> Excerpted passage
++++++++

The Cost of Making Async Look Easy

The pitch was compelling: write asynchronous code that looks like synchronous code. No more pyramid-of-doom callbacks, no more manually threading continuations through your logic. Just await, and the runtime handles it. A decade into widespread async/await adoption across JavaScript, Python, Rust, C#, and more, it’s worth taking an honest accounting of what that bargain actually cost.

The essay from causality.blog approaches this from a similar angle, and it’s worth reading as a companion piece. My interest is less in the verdict and more in understanding where the complexity went, because it did not vanish.

What the Callback Era Actually Looked Like

Before async/await, Node.js-style callback-based code was the dominant model for non-blocking I/O in JavaScript. The pattern was explicit about its asynchrony:

fs.readFile('config.json', (err, data) => {
  if (err) throw err;
  JSON.parse(data); // in a nested scope, with no clean return path
});

This was genuinely bad. Error propagation was manual and easy to forget. Composing multiple async operations required either deeply nested callbacks or libraries like async.waterfall. The callback hell problem was real: not just aesthetically unpleasant, but structurally difficult to reason about.

++++++++

> Provided data
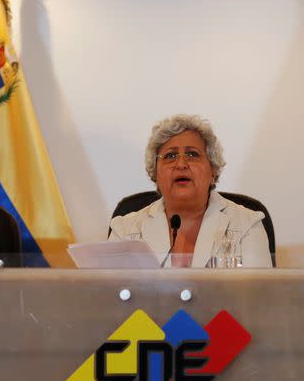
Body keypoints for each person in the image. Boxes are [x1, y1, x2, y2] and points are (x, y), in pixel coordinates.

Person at [109, 114, 273, 267]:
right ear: (155, 173)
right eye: (170, 156)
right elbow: (105, 294)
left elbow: (257, 295)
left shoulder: (247, 225)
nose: (181, 164)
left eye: (192, 154)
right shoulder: (124, 230)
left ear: (213, 171)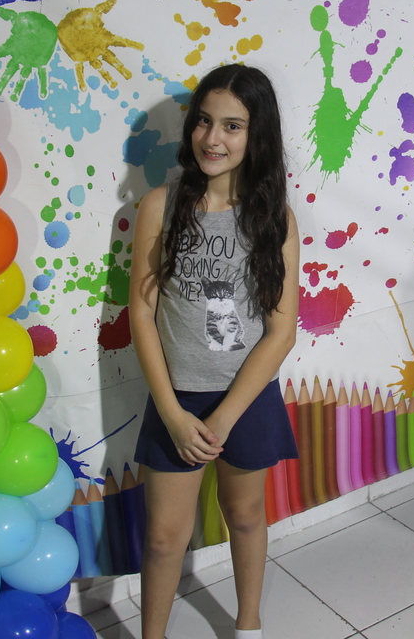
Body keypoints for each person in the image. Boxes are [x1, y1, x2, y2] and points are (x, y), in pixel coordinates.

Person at [129, 64, 300, 639]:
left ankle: (248, 626)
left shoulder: (273, 219)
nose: (212, 138)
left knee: (245, 516)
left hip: (244, 399)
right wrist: (174, 414)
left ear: (257, 135)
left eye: (232, 126)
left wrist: (225, 417)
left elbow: (280, 332)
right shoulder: (161, 206)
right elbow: (143, 315)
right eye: (204, 121)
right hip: (176, 400)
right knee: (162, 539)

++++++++

> Using the information
1 – Translate this sentence from the async/await essay into Spanish: "Error propagation was manual and easy to forget."
2 – Quote the passage of the async/await essay starting at "The pitch was" and ending at "bargain actually cost.".

> Outputs for the tasks
1 – La propagación de errores era manual y fácil de olvidar.

2 –
The pitch was compelling: write asynchronous code that looks like synchronous code. No more pyramid-of-doom callbacks, no more manually threading continuations through your logic. Just await, and the runtime handles it. A decade into widespread async/await adoption across JavaScript, Python, Rust, C#, and more, it’s worth taking an honest accounting of what that bargain actually cost.